Ученые используют термин «культурная революция» как ключевое понятие для понимания сдвигов от выглядевших радикальными, утопическими и идеалистическими начинаний Ленина к консерватизму и террору Сталина. Большевикам и их попутчикам одних только политических перемен было недостаточно: они пытались также изменить человеческое поведение и отношения, установив свою культурную гегемонию во всех сферах социальной жизни. В этом контексте термином «культурная революция» описываются трансформации в социальной и культурной политике, равно как и в соответствующих практиках, обусловленные идеологическим видением большевиков. Термин «культурная революция» часто используется для описания кардинальной переориентации советской политики в рамках сталинского перехода к социализму[11]. Более того, стремясь отделить эксцессы сталинизма от утопизма Октября, многие ученые смогли отыскать точки, в которых Сталин якобы отступил от идеалов революции. Ярким примером служат рассуждения Н. Тимашеффа, который в 1946 году писал о явлении, которое у него названо «Большим Отступлением» – то есть о том, что внешне выглядело разворотом советской социальной политики на 180 градусов в середине 1930-х. Тимашефф полагает, что сталинское государство отказалось от своих революционных целей перед лицом фашистской угрозы, а также в попытке заручиться более прочной поддержкой населения.

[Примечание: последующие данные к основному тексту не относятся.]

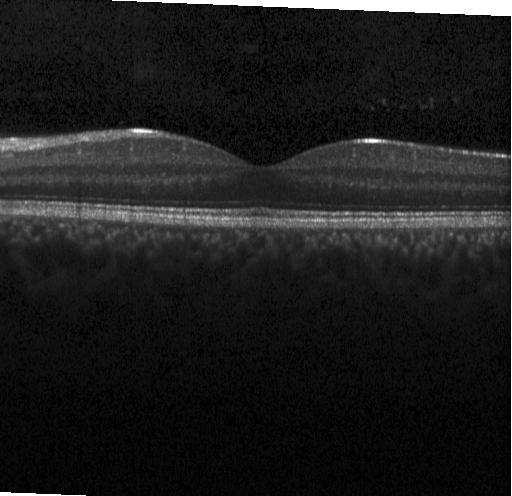

Retinal OCT cross-section; acquired on a Heidelberg Spectralis.
Diagnosis: neither CNV, DME, nor drusen.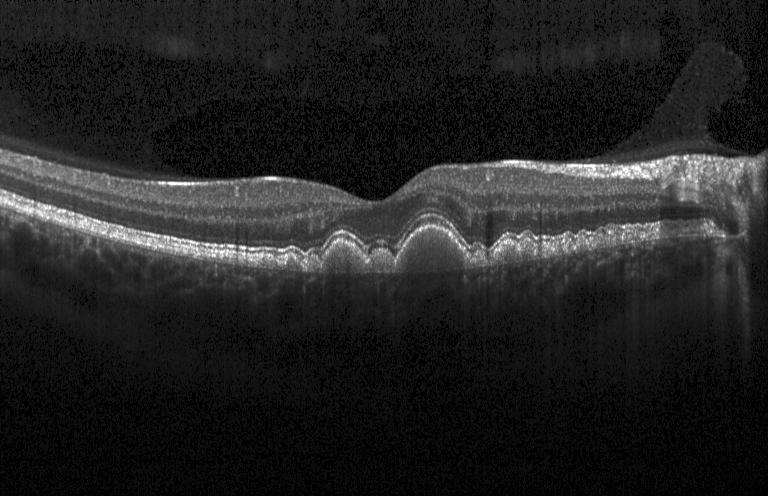
Spectral-domain OCT. Horizontal scan through the fovea. Retinal OCT cross-section. Heidelberg Spectralis OCT system
Diagnosis: drusen.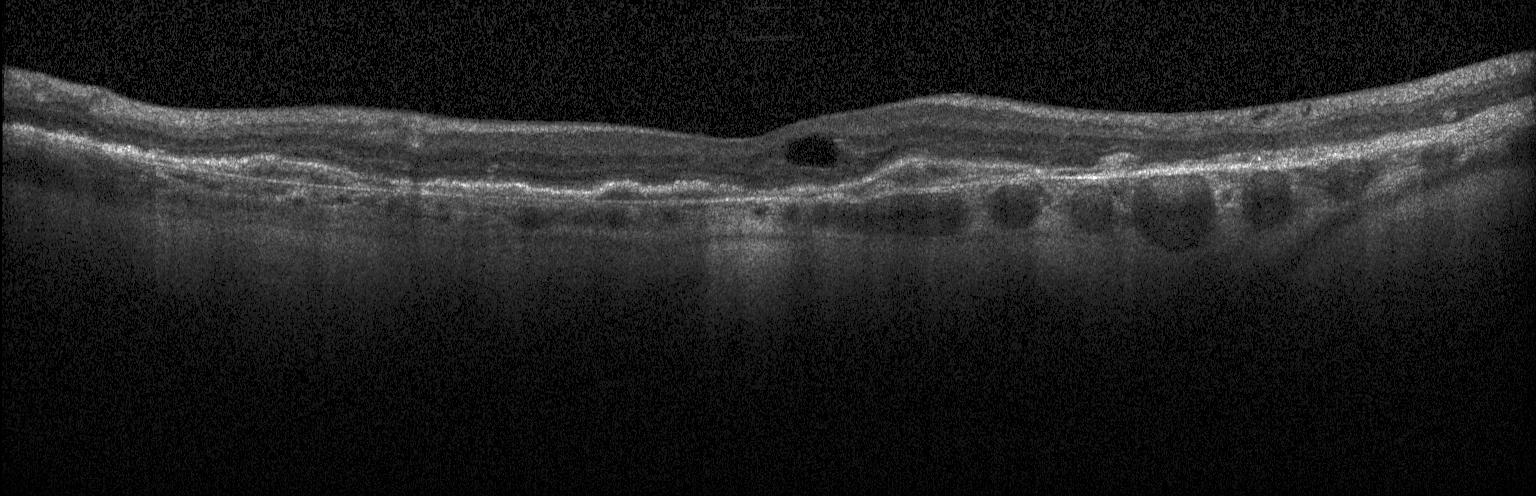

Macular scan, retinal OCT cross-section. Diagnosis: a choroidal neovascular membrane.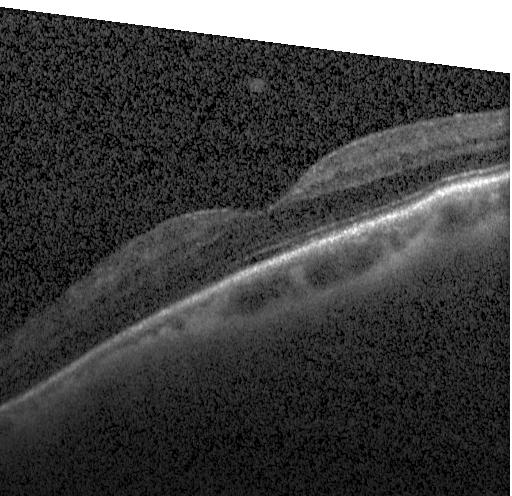
Retinal OCT cross-section.
Impression: no choroidal neovascularization, diabetic macular edema, or drusen.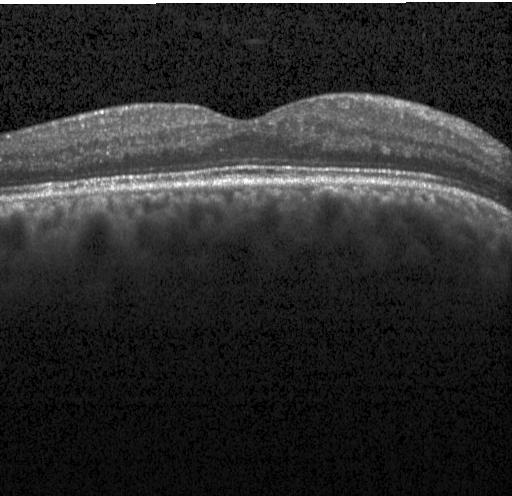
Impression: no choroidal neovascularization, diabetic macular edema, or drusen.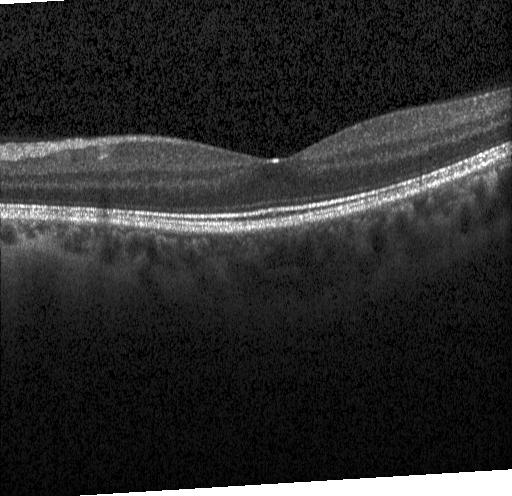
Dx: neither choroidal neovascularization, diabetic macular edema, nor drusen.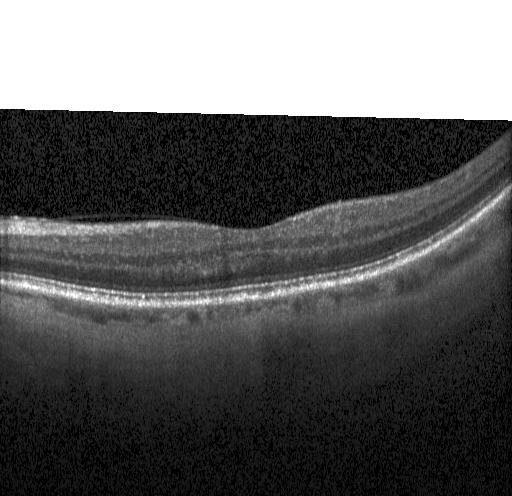
Retinal OCT cross-section. SD-OCT
Finding: no evidence of CNV, DME, or drusen.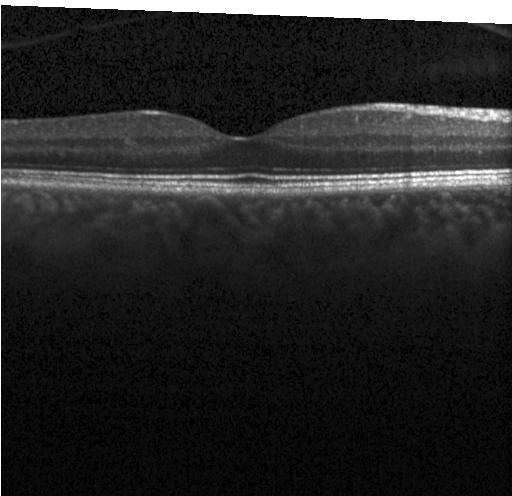
Heidelberg Spectralis; spectral-domain optical coherence tomography; optical coherence tomography scan — Assessment: no choroidal neovascularization, no diabetic macular edema, and no drusen.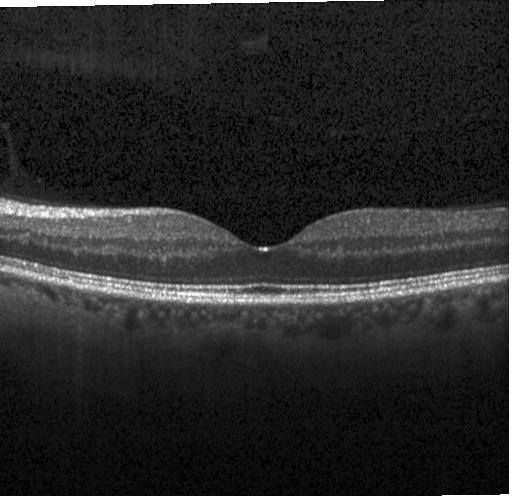 Dx: neither choroidal neovascularization, diabetic macular edema, nor drusen.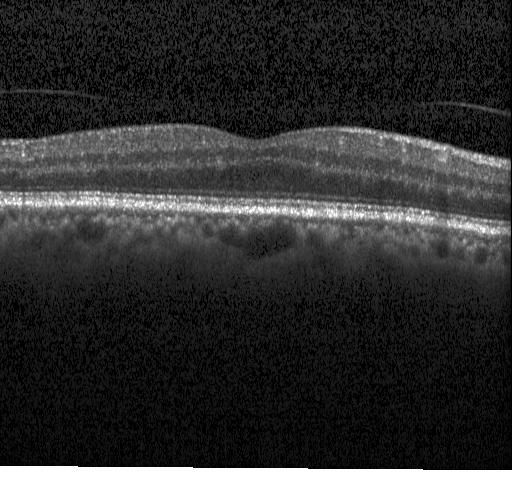
OCT scan showing no evidence of choroidal neovascularization, diabetic macular edema, or drusen.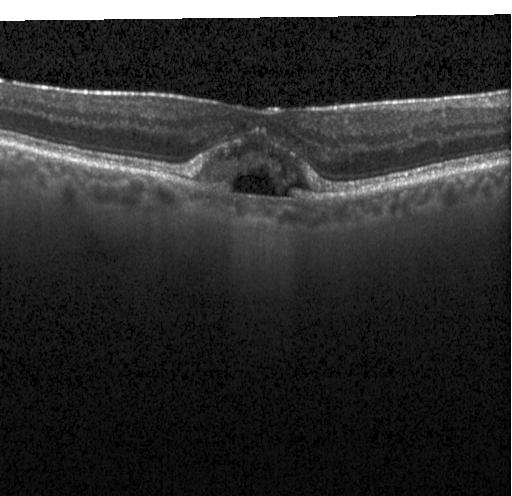 Optical coherence tomography B-scan. Finding: a choroidal neovascular membrane.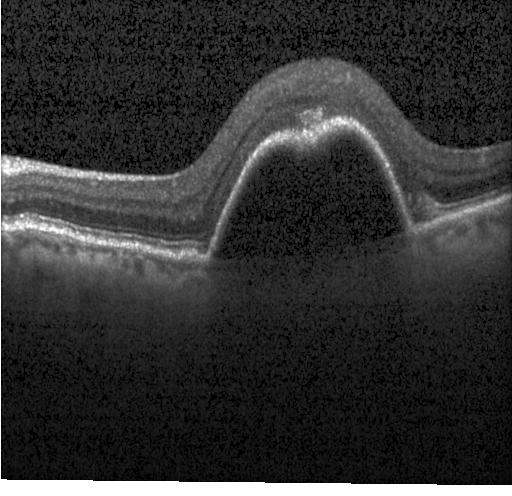
OCT finding: a choroidal neovascular membrane.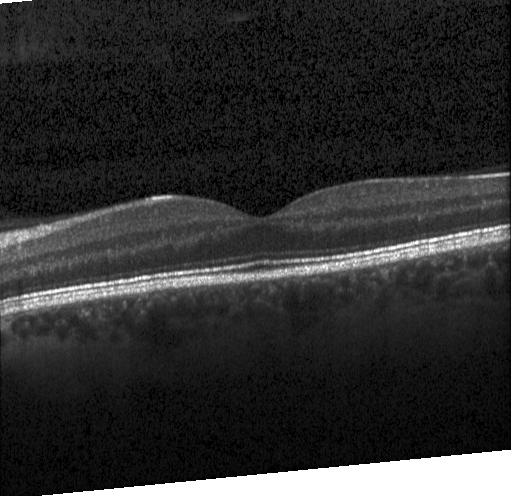 OCT line scan.
Finding: neither choroidal neovascularization, diabetic macular edema, nor drusen.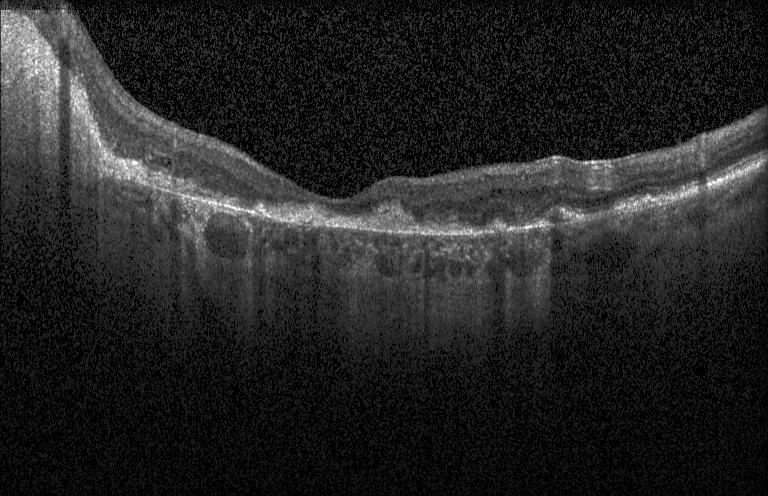 OCT B-scan showing CNV.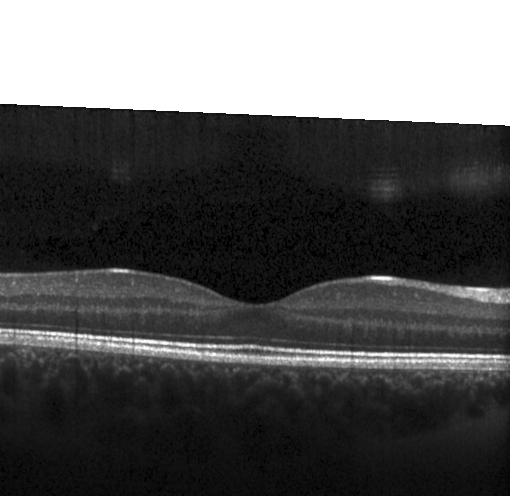 Finding: no evidence of choroidal neovascularization, diabetic macular edema, or drusen.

В последнее время это толкование было опровергнуто другими учеными. Помещая советскую систему в контекст развития современного европейского государства тотальной слежки после Первой мировой войны, ученые утверждают, что Сталин никогда не отказывался от целей революции. Скорее, он кооптировал и приспособил традиционные культурные институты для содействия социалистическому государству, причем именно потому, что верил: социализм уже построен. В подобной интерпретации сталинизм представляет собой скорее консолидацию идей революции, чем их предательство[12].